Mr. Weiher pointed out that the Girls and Boys Preparatory Academy in Houston would not be considered racially distinct from the city school district, even though the charter school is 95 percent black and the district is 34 percent black, 52 percent Hispanic, and 11 percent white.
Researchers at the Institute for Education and Social Policy at New York University, meanwhile, examined more than 500 charter schools from the 1997-98 school year using the federal study’s 20 percent standard. They found that nearly half of all charter schools whose enrollments were more than two-thirds minority were distinct from their districts’ makeups. And the largest numbers of charters studied had enrollments that were zero to 20 percent white, or 81 percent to 100 percent white.
“A closer analysis suggests that charter schools may be proliferating at both the low and the high end of the race/ethnicity and affluence/poverty continuums,” the researchers said in a report last year.
Texas Results
In Texas, researchers compared the state’s 89 charter schools operating last year with the districts where they were located and found that, on average, the charter schools deviated more from their districts’ demographics than the traditional public schools within the same districts did.
For example, the average traditional public school had an Anglo population about 9 percentage points above or below the Anglo population for its district.

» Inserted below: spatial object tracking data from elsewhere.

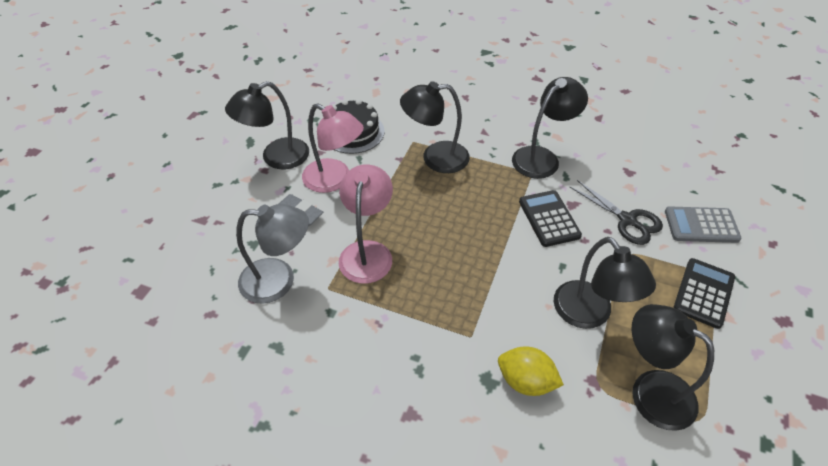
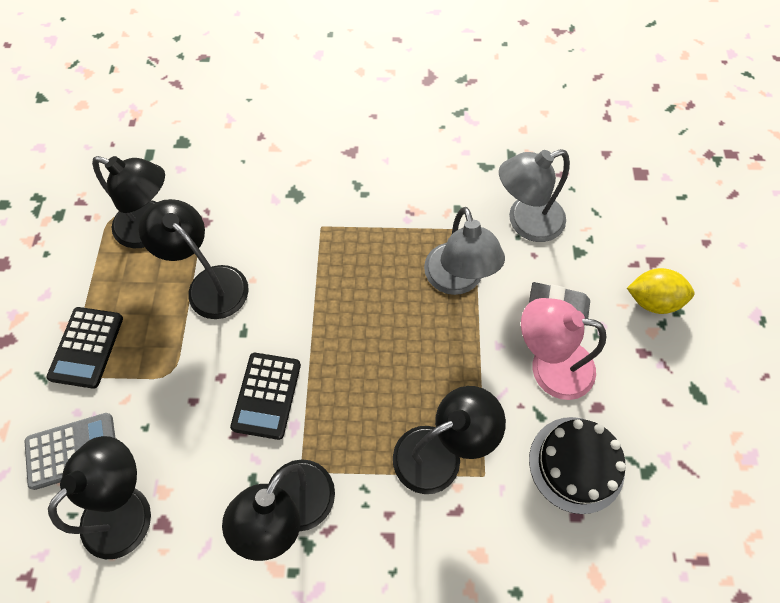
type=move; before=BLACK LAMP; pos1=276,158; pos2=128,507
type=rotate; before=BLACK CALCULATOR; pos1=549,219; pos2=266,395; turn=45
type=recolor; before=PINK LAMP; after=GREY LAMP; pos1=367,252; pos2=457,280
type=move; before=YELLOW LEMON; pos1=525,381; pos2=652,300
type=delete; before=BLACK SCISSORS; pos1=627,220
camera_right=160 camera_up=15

The average charter school showed a difference of about 17 percentage points—nearly twice as great.
For Hispanic students, the difference was more than twice as great; for African-Americans, it was about three times as great.
The researchers also found that Hispanics were overrepresented in charter schools designated for at-risk students (some of which, they said, include a vocational education focus), while Anglo students were overrepresented in “regular” charter schools.
Black students, they found, were roughly evenly divided between those two types.
A 1999 study by Arizona State University researcher Gene V. Glass that compared charter schools in his state with their traditional public school neighbors found similar results, but the study has come under heavy criticism from choice supporters.
A Look at Vouchers
The picture with another form of choice, private school vouchers, is no less charged and complex.
In both Milwaukee and Cleveland, which provide tuition vouchers to mostly poor families to help defray the cost of sending their children to private schools, researchers found that students were much less racially isolated in the participating private schools than they would have been in the two cities’ public school systems.
Researcher Jay P. Greene, for example, a senior fellow at the Manhattan Institute for Policy Research in New York City, found that more than three-fifths of public school students in metropolitan Cleveland attended schools that were almost all-white or all-minority at the start of this school year, while half the students in the Cleveland voucher program were in comparably segregated schools.
But critics say neither Milwaukee nor Cleveland is a good indicator of what would happen if private school choice were made more widely available, since both programs are aimed at poor families, and both school systems are 80 percent minority.